Esercizio →
Trascrivi fedelmente tutti i dati riportati qui sotto, riga per riga. Escludi le immagini dalla risposta.

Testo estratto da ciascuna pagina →
====
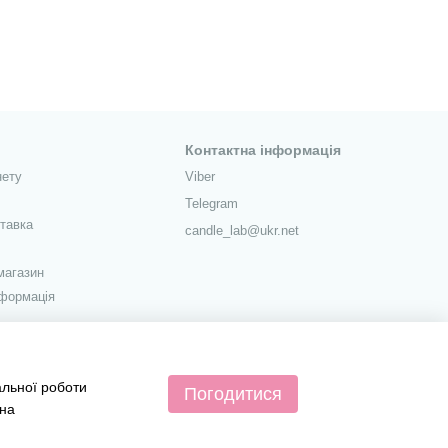
Контактна інформація
нету
Viber
Telegram
ставка
candle_lab@ukr.net
магазин
нформація
ежах
альної роботи
Погодитися
 на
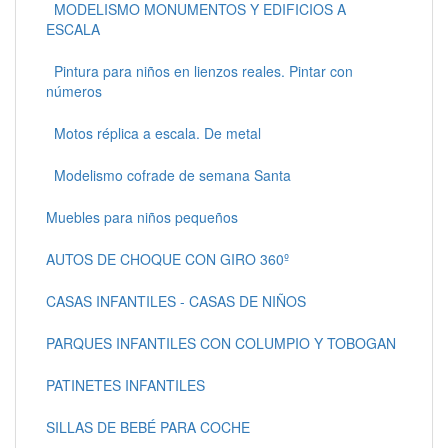
MODELISMO MONUMENTOS Y EDIFICIOS A
ESCALA
Pintura para niños en lienzos reales. Pintar con
números
Motos réplica a escala. De metal
Modelismo cofrade de semana Santa
Muebles para niños pequeños
AUTOS DE CHOQUE CON GIRO 360º
CASAS INFANTILES - CASAS DE NIÑOS
PARQUES INFANTILES CON COLUMPIO Y TOBOGAN
PATINETES INFANTILES
SILLAS DE BEBÉ PARA COCHE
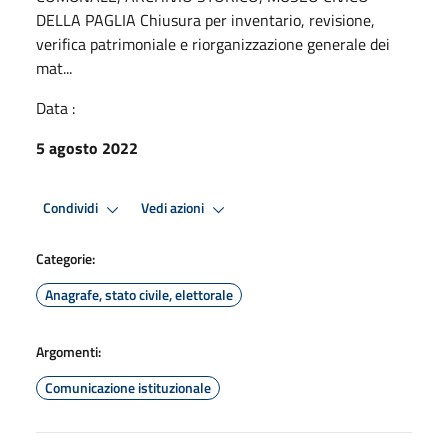
DELLA PAGLIA Chiusura per inventario, revisione,
verifica patrimoniale e riorganizzazione generale dei
mat...
Data :
5 agosto 2022
Condividi
Vedi azioni
Categorie:
Anagrafe, stato civile, elettorale
Argomenti:
Comunicazione istituzionale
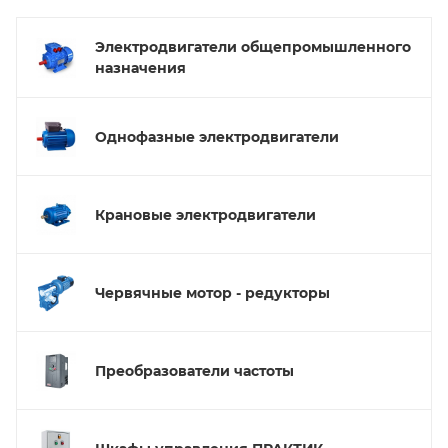
Электродвигатели общепромышленного
назначения
Однофазные электродвигатели
Крановые электродвигатели
Червячные мотор - редукторы
Преобразователи частоты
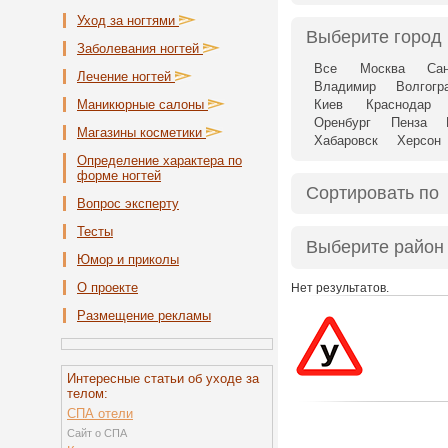
Уход за ногтями
Выберите город
Заболевания ногтей
Все
Москва
Сан
Лечение ногтей
Владимир
Волгогр
Маникюрные салоны
Киев
Краснодар
Оренбург
Пенза
Магазины косметики
Хабаровск
Херсон
Определение характера по
форме ногтей
Сортировать по
Вопрос эксперту
Тесты
Выберите район
Юмор и приколы
О проекте
Нет результатов.
Размещение рекламы
Интересные статьи об уходе за
телом:
СПА отели
Сайт о СПА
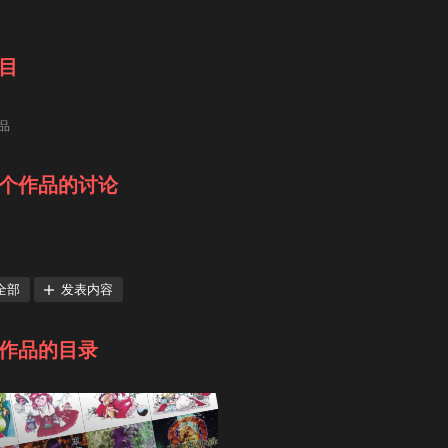
目
品
个作品的讨论
全部
发表内容
作品的目录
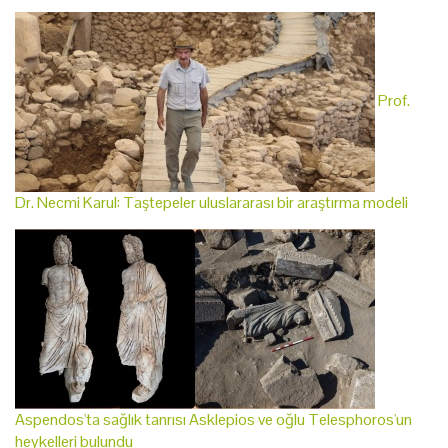
Prof.
Dr. Necmi Karul: Taştepeler uluslararası bir araştırma modeli
Aspendos'ta sağlık tanrısı Asklepios ve oğlu Telesphoros'un
heykelleri bulundu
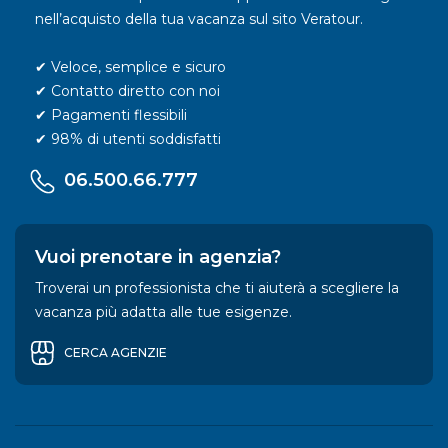
nell’acquisto della tua vacanza sul sito Veratour.
✔ Veloce, semplice e sicuro
✔ Contatto diretto con noi
✔ Pagamenti flessibili
✔ 98% di utenti soddisfatti
06.500.66.777
Vuoi prenotare in agenzia?
Troverai un professionista che ti aiuterà a scegliere la
vacanza più adatta alle tue esigenze.
CERCA AGENZIE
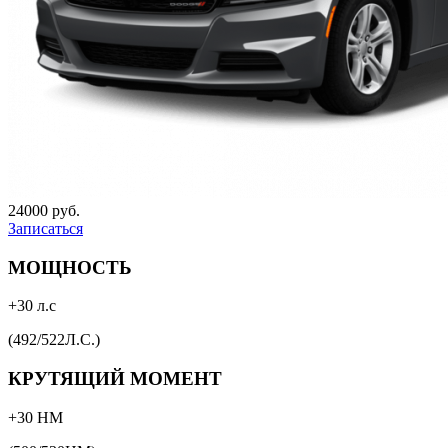
24000 руб.
Записаться
МОЩНОСТЬ
+30 л.с
(492/522Л.С.)
КРУТЯЩИЙ МОМЕНТ
+30 НМ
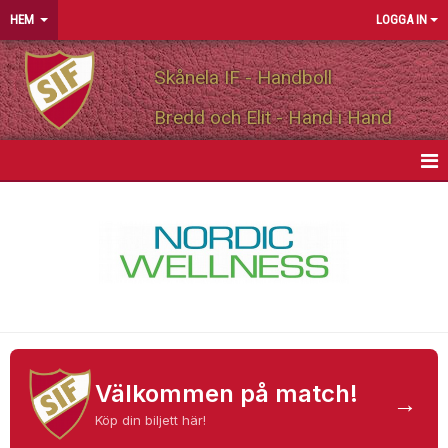
HEM
LOGGA IN
Skånela IF - Handboll
Bredd och Elit - Hand i Hand
HEM
NYHETER
OM FÖRENINGEN
MEDLEMSINFO
PARTNERS
Välkommen på match!
→
Köp din biljett här!
MATCHER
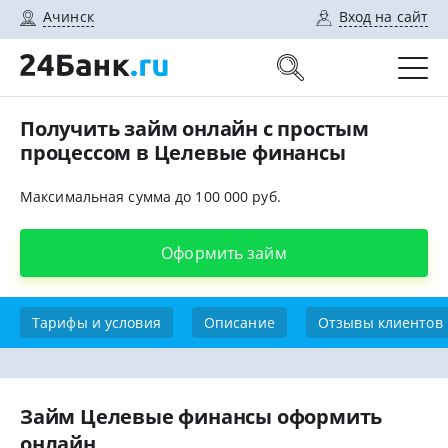
Ачинск
Вход на сайт
Получить займ онлайн с простым
процессом в Целевые финансы
Максимальная сумма до 100 000 руб.
Оформить займ
Тарифы и условия
Описание
Отзывы клиентов
Займ Целевые финансы оформить
онлайн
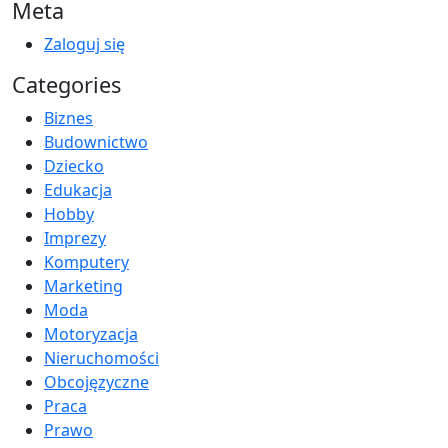
Meta
Zaloguj się
Categories
Biznes
Budownictwo
Dziecko
Edukacja
Hobby
Imprezy
Komputery
Marketing
Moda
Motoryzacja
Nieruchomości
Obcojęzyczne
Praca
Prawo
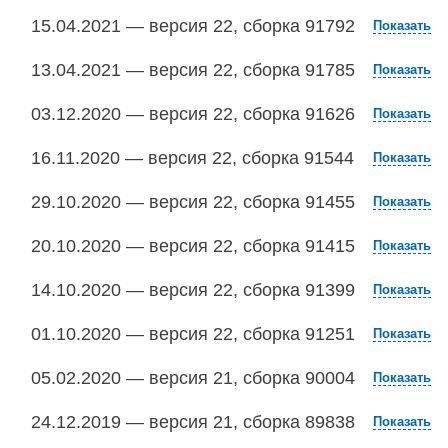
15.04.2021 — версия 22, сборка 91792
Показать
13.04.2021 — версия 22, сборка 91785
Показать
03.12.2020 — версия 22, сборка 91626
Показать
16.11.2020 — версия 22, сборка 91544
Показать
29.10.2020 — версия 22, сборка 91455
Показать
20.10.2020 — версия 22, сборка 91415
Показать
14.10.2020 — версия 22, сборка 91399
Показать
01.10.2020 — версия 22, сборка 91251
Показать
05.02.2020 — версия 21, сборка 90004
Показать
24.12.2019 — версия 21, сборка 89838
Показать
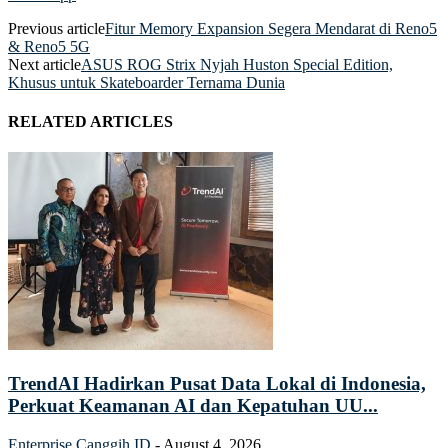
Previous article
Fitur Memory Expansion Segera Mendarat di Reno5
& Reno5 5G
Next article
ASUS ROG Strix Nyjah Huston Special Edition,
Khusus untuk Skateboarder Ternama Dunia
RELATED ARTICLES
TrendAI Hadirkan Pusat Data Lokal di Indonesia,
Perkuat Keamanan AI dan Kepatuhan UU...
Enterprise
Canggih ID
-
August 4, 2026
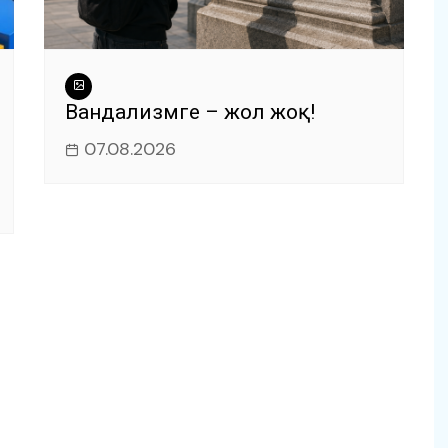
Вандализмге – жол жоқ!
07.08.2026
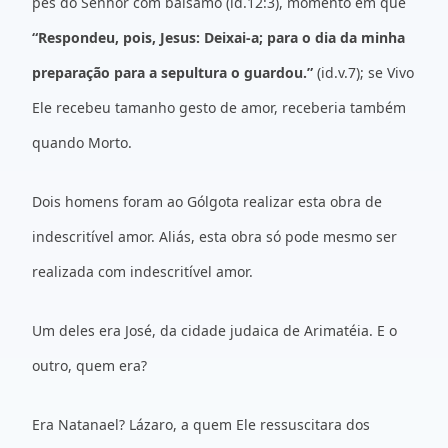
pés do Senhor com bálsamo (id.12:3), momento em que
“Respondeu, pois, Jesus: Deixai-a; para o dia da minha
preparação para a sepultura o guardou.”
(id.v.7); se Vivo
Ele recebeu tamanho gesto de amor, receberia também
quando Morto.
Dois homens foram ao Gólgota realizar esta obra de
indescritível amor. Aliás, esta obra só pode mesmo ser
realizada com indescritível amor.
Um deles era José, da cidade judaica de Arimatéia. E o
outro, quem era?
Era Natanael? Lázaro, a quem Ele ressuscitara dos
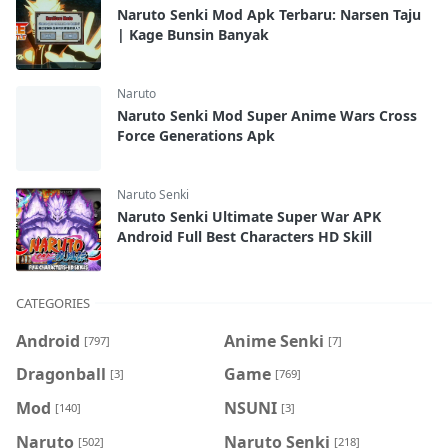
Naruto Senki Mod Apk Terbaru: Narsen Taju
| Kage Bunsin Banyak
Naruto
Naruto Senki Mod Super Anime Wars Cross
Force Generations Apk
Naruto Senki
Naruto Senki Ultimate Super War APK
Android Full Best Characters HD Skill
CATEGORIES
Android
Anime Senki
[797]
[7]
Dragonball
Game
[3]
[769]
Mod
NSUNI
[140]
[3]
Naruto
Naruto Senki
[502]
[218]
====
Soluzioni →
Контактна інформація
нету
Viber
Telegram
ставка
candle_lab@ukr.net
магазин
нформація
ежах
альної роботи
Погодитися
 на
MODELISMO MONUMENTOS Y EDIFICIOS A
ESCALA
Pintura para niños en lienzos reales. Pintar con
números
Motos réplica a escala. De metal
Modelismo cofrade de semana Santa
Muebles para niños pequeños
AUTOS DE CHOQUE CON GIRO 360º
CASAS INFANTILES - CASAS DE NIÑOS
PARQUES INFANTILES CON COLUMPIO Y TOBOGAN
PATINETES INFANTILES
SILLAS DE BEBÉ PARA COCHE
DELLA PAGLIA Chiusura per inventario, revisione,
verifica patrimoniale e riorganizzazione generale dei
mat...
Data :
5 agosto 2022
Condividi
Vedi azioni
Categorie:
Anagrafe, stato civile, elettorale
Argomenti:
Comunicazione istituzionale
Электродвигатели общепромышленного
назначения
Однофазные электродвигатели
Крановые электродвигатели
Червячные мотор - редукторы
Преобразователи частоты
Уход за ногтями
Выберите город
Заболевания ногтей
Все
Москва
Сан
Лечение ногтей
Владимир
Волгогр
Маникюрные салоны
Киев
Краснодар
Оренбург
Пенза
Магазины косметики
Хабаровск
Херсон
Определение характера по
форме ногтей
Сортировать по
Вопрос эксперту
Тесты
Выберите район
Юмор и приколы
О проекте
Нет результатов.
Размещение рекламы
Интересные статьи об уходе за
телом:
СПА отели
Сайт о СПА
目
品
个作品的讨论
全部
发表内容
作品的目录
Prof.
Dr. Necmi Karul: Taştepeler uluslararası bir araştırma modeli
Aspendos'ta sağlık tanrısı Asklepios ve oğlu Telesphoros'un
heykelleri bulundu
nell’acquisto della tua vacanza sul sito Veratour.
✔ Veloce, semplice e sicuro
✔ Contatto diretto con noi
✔ Pagamenti flessibili
✔ 98% di utenti soddisfatti
06.500.66.777
Vuoi prenotare in agenzia?
Troverai un professionista che ti aiuterà a scegliere la
vacanza più adatta alle tue esigenze.
CERCA AGENZIE
24000 руб.
Записаться
МОЩНОСТЬ
+30 л.с
(492/522Л.С.)
КРУТЯЩИЙ МОМЕНТ
+30 НМ
HEM
LOGGA IN
Skånela IF - Handboll
Bredd och Elit - Hand i Hand
HEM
NYHETER
OM FÖRENINGEN
MEDLEMSINFO
PARTNERS
Välkommen på match!
→
Köp din biljett här!
MATCHER
Ачинск
Вход на сайт
Получить займ онлайн с простым
процессом в Целевые финансы
Максимальная сумма до 100 000 руб.
Оформить займ
Тарифы и условия
Описание
Отзывы клиентов
Займ Целевые финансы оформить
онлайн
Meta
Zaloguj się
Categories
Biznes
Budownictwo
Dziecko
Edukacja
Hobby
Imprezy
Komputery
Marketing
Moda
Motoryzacja
Nieruchomości
Obcojęzyczne
Praca
Prawo
15.04.2021 — версия 22, сборка 91792
Показать
13.04.2021 — версия 22, сборка 91785
Показать
03.12.2020 — версия 22, сборка 91626
Показать
16.11.2020 — версия 22, сборка 91544
Показать
29.10.2020 — версия 22, сборка 91455
Показать
20.10.2020 — версия 22, сборка 91415
Показать
14.10.2020 — версия 22, сборка 91399
Показать
01.10.2020 — версия 22, сборка 91251
Показать
05.02.2020 — версия 21, сборка 90004
Показать
24.12.2019 — версия 21, сборка 89838
Показать
Previous article
Fitur Memory Expansion Segera Mendarat di Reno5
& Reno5 5G
Next article
ASUS ROG Strix Nyjah Huston Special Edition,
Khusus untuk Skateboarder Ternama Dunia
RELATED ARTICLES
TrendAI Hadirkan Pusat Data Lokal di Indonesia,
Perkuat Keamanan AI dan Kepatuhan UU...
Enterprise
Canggih ID
-
August 4, 2026
Вандализмге – жол жоқ!
07.08.2026
pés do Senhor com bálsamo (id.12:3), momento em que
“Respondeu, pois, Jesus: Deixai-a; para o dia da minha
preparação para a sepultura o guardou.”
(id.v.7); se Vivo
Ele recebeu tamanho gesto de amor, receberia também
quando Morto.
Dois homens foram ao Gólgota realizar esta obra de
indescritível amor. Aliás, esta obra só pode mesmo ser
realizada com indescritível amor.
Um deles era José, da cidade judaica de Arimatéia. E o
outro, quem era?
Era Natanael? Lázaro, a quem Ele ressuscitara dos
Naruto Senki Mod Apk Terbaru: Narsen Taju
| Kage Bunsin Banyak
Naruto
Naruto Senki Mod Super Anime Wars Cross
Force Generations Apk
Naruto Senki
Naruto Senki Ultimate Super War APK
Android Full Best Characters HD Skill
CATEGORIES
Android
Anime Senki
[797]
[7]
Dragonball
Game
[3]
[769]
Mod
NSUNI
[140]
[3]
Naruto
Naruto Senki
[502]
[218]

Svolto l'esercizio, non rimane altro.